─── The data

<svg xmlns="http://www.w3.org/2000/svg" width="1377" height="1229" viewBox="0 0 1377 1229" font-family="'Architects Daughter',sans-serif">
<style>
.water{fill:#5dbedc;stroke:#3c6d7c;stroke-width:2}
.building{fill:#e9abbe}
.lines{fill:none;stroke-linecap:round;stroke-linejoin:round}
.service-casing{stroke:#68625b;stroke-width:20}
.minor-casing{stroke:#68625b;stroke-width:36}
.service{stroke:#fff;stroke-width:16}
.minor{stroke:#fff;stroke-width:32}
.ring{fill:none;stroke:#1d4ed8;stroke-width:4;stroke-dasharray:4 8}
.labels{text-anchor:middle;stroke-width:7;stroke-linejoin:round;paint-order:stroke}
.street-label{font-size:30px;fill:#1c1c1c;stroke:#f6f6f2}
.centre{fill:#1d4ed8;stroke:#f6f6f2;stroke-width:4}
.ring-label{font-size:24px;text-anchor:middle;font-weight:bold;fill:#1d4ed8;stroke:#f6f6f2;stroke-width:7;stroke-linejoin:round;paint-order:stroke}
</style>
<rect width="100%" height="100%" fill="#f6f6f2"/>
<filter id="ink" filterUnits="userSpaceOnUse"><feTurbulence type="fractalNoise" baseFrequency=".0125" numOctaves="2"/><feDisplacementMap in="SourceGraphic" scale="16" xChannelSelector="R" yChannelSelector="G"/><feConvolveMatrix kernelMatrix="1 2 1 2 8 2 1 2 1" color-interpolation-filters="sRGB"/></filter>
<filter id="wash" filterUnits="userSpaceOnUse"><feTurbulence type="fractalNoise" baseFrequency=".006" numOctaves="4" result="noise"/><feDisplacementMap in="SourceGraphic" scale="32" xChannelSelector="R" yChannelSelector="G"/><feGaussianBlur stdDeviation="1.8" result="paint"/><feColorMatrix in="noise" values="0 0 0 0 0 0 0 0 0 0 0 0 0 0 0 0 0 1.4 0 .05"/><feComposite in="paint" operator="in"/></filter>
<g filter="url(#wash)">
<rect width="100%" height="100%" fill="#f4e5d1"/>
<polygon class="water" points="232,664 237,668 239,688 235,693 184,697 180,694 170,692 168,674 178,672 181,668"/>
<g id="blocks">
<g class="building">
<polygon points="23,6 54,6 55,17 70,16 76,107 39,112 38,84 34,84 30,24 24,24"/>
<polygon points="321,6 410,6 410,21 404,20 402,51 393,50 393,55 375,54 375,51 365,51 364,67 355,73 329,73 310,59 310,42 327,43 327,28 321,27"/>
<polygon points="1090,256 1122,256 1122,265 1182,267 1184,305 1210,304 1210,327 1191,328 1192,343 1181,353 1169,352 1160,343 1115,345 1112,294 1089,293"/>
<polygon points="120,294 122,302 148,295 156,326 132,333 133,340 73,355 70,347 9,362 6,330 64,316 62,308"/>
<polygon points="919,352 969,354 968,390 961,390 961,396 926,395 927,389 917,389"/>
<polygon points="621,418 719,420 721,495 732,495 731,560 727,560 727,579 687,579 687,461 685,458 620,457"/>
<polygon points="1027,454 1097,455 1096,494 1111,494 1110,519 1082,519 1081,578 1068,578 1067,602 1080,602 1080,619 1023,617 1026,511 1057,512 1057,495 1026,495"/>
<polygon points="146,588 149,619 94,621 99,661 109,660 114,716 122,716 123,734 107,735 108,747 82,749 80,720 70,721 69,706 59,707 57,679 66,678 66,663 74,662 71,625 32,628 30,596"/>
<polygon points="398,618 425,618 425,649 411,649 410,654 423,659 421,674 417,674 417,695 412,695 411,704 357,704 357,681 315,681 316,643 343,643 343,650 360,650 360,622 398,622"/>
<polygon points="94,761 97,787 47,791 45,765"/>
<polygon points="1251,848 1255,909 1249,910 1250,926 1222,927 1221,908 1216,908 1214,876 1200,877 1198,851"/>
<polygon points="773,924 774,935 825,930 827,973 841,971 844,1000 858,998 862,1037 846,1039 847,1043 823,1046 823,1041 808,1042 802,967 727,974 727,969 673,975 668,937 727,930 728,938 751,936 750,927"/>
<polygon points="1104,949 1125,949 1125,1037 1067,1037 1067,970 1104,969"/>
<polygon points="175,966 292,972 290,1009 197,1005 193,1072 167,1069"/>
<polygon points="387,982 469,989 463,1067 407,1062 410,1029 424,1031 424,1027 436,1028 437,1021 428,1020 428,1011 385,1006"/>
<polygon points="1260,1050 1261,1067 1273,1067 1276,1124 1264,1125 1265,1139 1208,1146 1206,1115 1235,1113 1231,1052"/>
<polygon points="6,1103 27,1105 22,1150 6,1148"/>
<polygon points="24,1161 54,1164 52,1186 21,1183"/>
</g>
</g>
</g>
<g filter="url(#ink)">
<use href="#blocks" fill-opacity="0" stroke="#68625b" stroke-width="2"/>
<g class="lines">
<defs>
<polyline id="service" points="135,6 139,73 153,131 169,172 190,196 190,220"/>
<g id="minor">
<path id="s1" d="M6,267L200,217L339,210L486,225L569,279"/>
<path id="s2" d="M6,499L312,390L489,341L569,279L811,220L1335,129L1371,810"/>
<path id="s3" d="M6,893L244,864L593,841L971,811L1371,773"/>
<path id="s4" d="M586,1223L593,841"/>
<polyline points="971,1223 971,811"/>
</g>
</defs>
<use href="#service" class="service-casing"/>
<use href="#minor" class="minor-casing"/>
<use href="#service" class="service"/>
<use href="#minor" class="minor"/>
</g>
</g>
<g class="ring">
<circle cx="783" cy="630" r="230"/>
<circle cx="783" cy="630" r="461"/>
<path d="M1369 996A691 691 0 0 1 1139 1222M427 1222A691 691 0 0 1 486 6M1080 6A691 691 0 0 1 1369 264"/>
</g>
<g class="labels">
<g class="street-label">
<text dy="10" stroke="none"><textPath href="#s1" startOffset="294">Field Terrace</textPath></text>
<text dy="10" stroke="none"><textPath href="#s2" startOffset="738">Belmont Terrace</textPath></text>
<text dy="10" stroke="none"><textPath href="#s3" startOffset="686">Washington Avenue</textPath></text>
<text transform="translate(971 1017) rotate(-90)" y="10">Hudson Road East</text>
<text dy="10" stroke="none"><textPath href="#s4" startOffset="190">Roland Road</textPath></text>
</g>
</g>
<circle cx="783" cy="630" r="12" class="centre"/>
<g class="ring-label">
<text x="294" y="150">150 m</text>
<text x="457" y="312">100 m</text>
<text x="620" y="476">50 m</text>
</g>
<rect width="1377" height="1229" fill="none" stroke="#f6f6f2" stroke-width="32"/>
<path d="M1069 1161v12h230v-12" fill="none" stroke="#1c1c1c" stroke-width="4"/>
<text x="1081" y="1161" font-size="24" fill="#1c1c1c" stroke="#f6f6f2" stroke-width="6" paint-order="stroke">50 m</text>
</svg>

──────

## The problem:
All the entries must be retyped exactly.

## Exercise solution:
<svg xmlns="http://www.w3.org/2000/svg" width="1377" height="1229" viewBox="0 0 1377 1229" font-family="'Architects Daughter',sans-serif">
<style>
.water{fill:#5dbedc;stroke:#3c6d7c;stroke-width:2}
.building{fill:#e9abbe}
.lines{fill:none;stroke-linecap:round;stroke-linejoin:round}
.service-casing{stroke:#68625b;stroke-width:20}
.minor-casing{stroke:#68625b;stroke-width:36}
.service{stroke:#fff;stroke-width:16}
.minor{stroke:#fff;stroke-width:32}
.ring{fill:none;stroke:#1d4ed8;stroke-width:4;stroke-dasharray:4 8}
.labels{text-anchor:middle;stroke-width:7;stroke-linejoin:round;paint-order:stroke}
.street-label{font-size:30px;fill:#1c1c1c;stroke:#f6f6f2}
.centre{fill:#1d4ed8;stroke:#f6f6f2;stroke-width:4}
.ring-label{font-size:24px;text-anchor:middle;font-weight:bold;fill:#1d4ed8;stroke:#f6f6f2;stroke-width:7;stroke-linejoin:round;paint-order:stroke}
</style>
<rect width="100%" height="100%" fill="#f6f6f2"/>
<filter id="ink" filterUnits="userSpaceOnUse"><feTurbulence type="fractalNoise" baseFrequency=".0125" numOctaves="2"/><feDisplacementMap in="SourceGraphic" scale="16" xChannelSelector="R" yChannelSelector="G"/><feConvolveMatrix kernelMatrix="1 2 1 2 8 2 1 2 1" color-interpolation-filters="sRGB"/></filter>
<filter id="wash" filterUnits="userSpaceOnUse"><feTurbulence type="fractalNoise" baseFrequency=".006" numOctaves="4" result="noise"/><feDisplacementMap in="SourceGraphic" scale="32" xChannelSelector="R" yChannelSelector="G"/><feGaussianBlur stdDeviation="1.8" result="paint"/><feColorMatrix in="noise" values="0 0 0 0 0 0 0 0 0 0 0 0 0 0 0 0 0 1.4 0 .05"/><feComposite in="paint" operator="in"/></filter>
<g filter="url(#wash)">
<rect width="100%" height="100%" fill="#f4e5d1"/>
<polygon class="water" points="232,664 237,668 239,688 235,693 184,697 180,694 170,692 168,674 178,672 181,668"/>
<g id="blocks">
<g class="building">
<polygon points="23,6 54,6 55,17 70,16 76,107 39,112 38,84 34,84 30,24 24,24"/>
<polygon points="321,6 410,6 410,21 404,20 402,51 393,50 393,55 375,54 375,51 365,51 364,67 355,73 329,73 310,59 310,42 327,43 327,28 321,27"/>
<polygon points="1090,256 1122,256 1122,265 1182,267 1184,305 1210,304 1210,327 1191,328 1192,343 1181,353 1169,352 1160,343 1115,345 1112,294 1089,293"/>
<polygon points="120,294 122,302 148,295 156,326 132,333 133,340 73,355 70,347 9,362 6,330 64,316 62,308"/>
<polygon points="919,352 969,354 968,390 961,390 961,396 926,395 927,389 917,389"/>
<polygon points="621,418 719,420 721,495 732,495 731,560 727,560 727,579 687,579 687,461 685,458 620,457"/>
<polygon points="1027,454 1097,455 1096,494 1111,494 1110,519 1082,519 1081,578 1068,578 1067,602 1080,602 1080,619 1023,617 1026,511 1057,512 1057,495 1026,495"/>
<polygon points="146,588 149,619 94,621 99,661 109,660 114,716 122,716 123,734 107,735 108,747 82,749 80,720 70,721 69,706 59,707 57,679 66,678 66,663 74,662 71,625 32,628 30,596"/>
<polygon points="398,618 425,618 425,649 411,649 410,654 423,659 421,674 417,674 417,695 412,695 411,704 357,704 357,681 315,681 316,643 343,643 343,650 360,650 360,622 398,622"/>
<polygon points="94,761 97,787 47,791 45,765"/>
<polygon points="1251,848 1255,909 1249,910 1250,926 1222,927 1221,908 1216,908 1214,876 1200,877 1198,851"/>
<polygon points="773,924 774,935 825,930 827,973 841,971 844,1000 858,998 862,1037 846,1039 847,1043 823,1046 823,1041 808,1042 802,967 727,974 727,969 673,975 668,937 727,930 728,938 751,936 750,927"/>
<polygon points="1104,949 1125,949 1125,1037 1067,1037 1067,970 1104,969"/>
<polygon points="175,966 292,972 290,1009 197,1005 193,1072 167,1069"/>
<polygon points="387,982 469,989 463,1067 407,1062 410,1029 424,1031 424,1027 436,1028 437,1021 428,1020 428,1011 385,1006"/>
<polygon points="1260,1050 1261,1067 1273,1067 1276,1124 1264,1125 1265,1139 1208,1146 1206,1115 1235,1113 1231,1052"/>
<polygon points="6,1103 27,1105 22,1150 6,1148"/>
<polygon points="24,1161 54,1164 52,1186 21,1183"/>
</g>
</g>
</g>
<g filter="url(#ink)">
<use href="#blocks" fill-opacity="0" stroke="#68625b" stroke-width="2"/>
<g class="lines">
<defs>
<polyline id="service" points="135,6 139,73 153,131 169,172 190,196 190,220"/>
<g id="minor">
<path id="s1" d="M6,267L200,217L339,210L486,225L569,279"/>
<path id="s2" d="M6,499L312,390L489,341L569,279L811,220L1335,129L1371,810"/>
<path id="s3" d="M6,893L244,864L593,841L971,811L1371,773"/>
<path id="s4" d="M586,1223L593,841"/>
<polyline points="971,1223 971,811"/>
</g>
</defs>
<use href="#service" class="service-casing"/>
<use href="#minor" class="minor-casing"/>
<use href="#service" class="service"/>
<use href="#minor" class="minor"/>
</g>
</g>
<g class="ring">
<circle cx="783" cy="630" r="230"/>
<circle cx="783" cy="630" r="461"/>
<path d="M1369 996A691 691 0 0 1 1139 1222M427 1222A691 691 0 0 1 486 6M1080 6A691 691 0 0 1 1369 264"/>
</g>
<g class="labels">
<g class="street-label">
<text dy="10" stroke="none"><textPath href="#s1" startOffset="294">Field Terrace</textPath></text>
<text dy="10" stroke="none"><textPath href="#s2" startOffset="738">Belmont Terrace</textPath></text>
<text dy="10" stroke="none"><textPath href="#s3" startOffset="686">Washington Avenue</textPath></text>
<text transform="translate(971 1017) rotate(-90)" y="10">Hudson Road East</text>
<text dy="10" stroke="none"><textPath href="#s4" startOffset="190">Roland Road</textPath></text>
</g>
</g>
<circle cx="783" cy="630" r="12" class="centre"/>
<g class="ring-label">
<text x="294" y="150">150 m</text>
<text x="457" y="312">100 m</text>
<text x="620" y="476">50 m</text>
</g>
<rect width="1377" height="1229" fill="none" stroke="#f6f6f2" stroke-width="32"/>
<path d="M1069 1161v12h230v-12" fill="none" stroke="#1c1c1c" stroke-width="4"/>
<text x="1081" y="1161" font-size="24" fill="#1c1c1c" stroke="#f6f6f2" stroke-width="6" paint-order="stroke">50 m</text>
</svg>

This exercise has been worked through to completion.